The United States has 13 official presidential libraries. Three of them are in Texas: the George W. Bush Presidential Center in Dallas, the George Bush Presidential Library and Museum in College Station, and the LBJ Library and Museum in Austin.
For the past eight years, author and historian Mark Updegrove has led that library. He’s helped reshape the legacy of Lyndon B. Johnson – in large part with a political star-studded Civil Rights Summit a few years ago to mark the 50th anniversary of the signing of the Civil Rights Act.
Now, Updegrove is moving on. He’ll be the CEO of the new National Medal of Honor Museum being built in Charleston, South Carolina.
Texas Standard spoke with Updegrove about the work he’s done in the Texas Capital city over the past several years – and the job Updegrove thinks is still ahead in defining future presidential legacies.
On the tipping point in LBJ’s legacy:
“For so long, not only Democrats, but Republicans, ran from the legacy of Lyndon Johnson as associated with Vietnam. And this [the 2014 Civil Rights Summit at the LBJ Library] really showed his importance in the area of Civil Rights. Race, in so many ways, defines our country and this is a guy who did something about it.”
On the details of LBJ’s civil rights efforts:
“Johnson … pushed through the Civil Rights Act that [President John F.] Kennedy had proposed but went far further in the cause of Civil Rights than anyone had imagined before him; putting on the books the Voting Rights Act and the most seminal Civil Rights Act and the Open Housing Act as well.”

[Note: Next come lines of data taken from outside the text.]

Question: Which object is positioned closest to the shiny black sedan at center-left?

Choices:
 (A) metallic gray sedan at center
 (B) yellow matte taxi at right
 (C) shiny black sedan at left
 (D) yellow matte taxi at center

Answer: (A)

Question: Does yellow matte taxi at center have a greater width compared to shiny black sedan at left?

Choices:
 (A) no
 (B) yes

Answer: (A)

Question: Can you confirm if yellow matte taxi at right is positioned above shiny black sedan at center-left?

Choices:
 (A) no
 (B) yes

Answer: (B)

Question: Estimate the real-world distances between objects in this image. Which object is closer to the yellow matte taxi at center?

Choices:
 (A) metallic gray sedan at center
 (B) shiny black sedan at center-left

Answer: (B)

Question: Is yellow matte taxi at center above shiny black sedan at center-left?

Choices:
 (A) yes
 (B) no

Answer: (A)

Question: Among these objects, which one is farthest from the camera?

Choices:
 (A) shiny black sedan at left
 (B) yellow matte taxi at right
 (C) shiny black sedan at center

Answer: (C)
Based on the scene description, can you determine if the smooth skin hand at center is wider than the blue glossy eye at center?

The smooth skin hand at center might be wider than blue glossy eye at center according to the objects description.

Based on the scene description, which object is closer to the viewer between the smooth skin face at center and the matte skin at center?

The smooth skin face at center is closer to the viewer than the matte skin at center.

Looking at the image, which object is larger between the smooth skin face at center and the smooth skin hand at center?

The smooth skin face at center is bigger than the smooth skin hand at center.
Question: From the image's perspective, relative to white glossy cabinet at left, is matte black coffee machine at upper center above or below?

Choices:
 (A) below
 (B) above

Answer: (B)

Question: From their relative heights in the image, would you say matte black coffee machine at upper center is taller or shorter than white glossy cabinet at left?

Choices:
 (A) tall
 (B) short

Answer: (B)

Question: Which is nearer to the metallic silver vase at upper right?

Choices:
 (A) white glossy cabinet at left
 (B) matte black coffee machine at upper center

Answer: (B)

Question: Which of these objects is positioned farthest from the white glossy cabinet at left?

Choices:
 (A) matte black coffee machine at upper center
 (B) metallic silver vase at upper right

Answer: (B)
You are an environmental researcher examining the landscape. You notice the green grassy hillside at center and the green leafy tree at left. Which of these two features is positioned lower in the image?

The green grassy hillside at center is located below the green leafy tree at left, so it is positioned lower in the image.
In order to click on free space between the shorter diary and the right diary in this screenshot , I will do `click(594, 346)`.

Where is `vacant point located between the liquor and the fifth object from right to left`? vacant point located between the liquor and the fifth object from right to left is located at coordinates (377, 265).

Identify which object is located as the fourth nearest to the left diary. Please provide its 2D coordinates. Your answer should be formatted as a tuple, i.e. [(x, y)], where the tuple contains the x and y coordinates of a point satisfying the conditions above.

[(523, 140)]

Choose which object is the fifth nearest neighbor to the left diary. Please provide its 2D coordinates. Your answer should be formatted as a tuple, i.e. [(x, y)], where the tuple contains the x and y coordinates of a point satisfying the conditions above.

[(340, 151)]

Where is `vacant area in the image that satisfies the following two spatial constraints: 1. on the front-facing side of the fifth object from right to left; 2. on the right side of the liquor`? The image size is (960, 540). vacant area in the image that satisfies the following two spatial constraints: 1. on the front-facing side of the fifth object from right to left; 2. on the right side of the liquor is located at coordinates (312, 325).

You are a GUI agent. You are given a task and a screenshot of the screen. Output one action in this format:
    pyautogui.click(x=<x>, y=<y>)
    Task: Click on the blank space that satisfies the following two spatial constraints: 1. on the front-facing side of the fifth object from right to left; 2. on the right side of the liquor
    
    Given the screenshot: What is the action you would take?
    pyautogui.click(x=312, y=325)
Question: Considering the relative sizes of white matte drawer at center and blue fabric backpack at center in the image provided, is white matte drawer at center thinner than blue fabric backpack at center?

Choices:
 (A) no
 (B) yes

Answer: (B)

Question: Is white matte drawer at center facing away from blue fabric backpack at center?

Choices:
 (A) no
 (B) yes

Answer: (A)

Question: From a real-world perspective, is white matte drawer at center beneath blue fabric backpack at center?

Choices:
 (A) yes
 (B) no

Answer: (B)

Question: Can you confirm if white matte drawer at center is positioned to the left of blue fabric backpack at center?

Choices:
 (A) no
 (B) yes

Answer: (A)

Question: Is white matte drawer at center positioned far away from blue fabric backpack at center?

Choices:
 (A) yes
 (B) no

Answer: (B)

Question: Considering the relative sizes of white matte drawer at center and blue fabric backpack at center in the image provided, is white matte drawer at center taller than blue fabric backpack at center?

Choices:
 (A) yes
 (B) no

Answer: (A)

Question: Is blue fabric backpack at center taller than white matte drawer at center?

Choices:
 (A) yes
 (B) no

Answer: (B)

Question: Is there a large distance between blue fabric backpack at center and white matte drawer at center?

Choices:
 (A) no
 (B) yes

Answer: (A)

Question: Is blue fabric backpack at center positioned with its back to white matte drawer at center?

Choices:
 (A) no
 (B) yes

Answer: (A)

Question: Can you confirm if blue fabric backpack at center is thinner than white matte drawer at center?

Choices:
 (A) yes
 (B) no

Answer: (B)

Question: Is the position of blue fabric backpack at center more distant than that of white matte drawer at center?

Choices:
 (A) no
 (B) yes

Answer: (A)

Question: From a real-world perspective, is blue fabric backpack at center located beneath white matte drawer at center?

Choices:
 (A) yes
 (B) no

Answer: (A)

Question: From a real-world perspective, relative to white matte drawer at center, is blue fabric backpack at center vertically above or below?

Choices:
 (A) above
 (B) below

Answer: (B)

On his own interest in LBJ:
“There’s a much bigger story about LBJ that most people don’t appreciate. The legislative accomplishments of Lyndon Johnson are breathtaking. I mentioned Civil Rights but if you look at immigration and federal aid to education and environmental protection, and Medicare and Medicaid and Head Start, and the creation of PBS and NPR and the National Endowment for the Humanities and the National Endowment for the Arts – on and on and on. These are all products of Lyndon Johnson’s ability to get things done.”
On the evolution of presidential legacies:
“It takes us at least a generation to get a clear view of a president’s administration … and particularly as it relates to Vietnam. Vietnam so divided this country and passions ran so deep around Vietnam that it took us a much longer period of time in order to get a more objective look at the administration of Lyndon Baines Johnson. We’re finally to that point now – it’s taken two generations. But now we’re to the point where we can look at the broad sweep of the Great Society and look at how seminal it was, how important – I think the Great Society is the foundation on which modern America is built.”
On evaluating President Barack Obama and other recent presidents:
“I would emphasize we can’t get an objective view of the Obama administration at this point. It’s going to take a long time for us to be able to do that. For instance, George H.W. Bush has been gone from the White House since January of 1993, so it’s been nearly a quarter of a century. Now, we’re finally getting a pretty objective look at his administration, he’s finally getting his due. It’s going to take at least that long for Barack Obama – it’s a two-term presidency, it was very consequential in many respects.”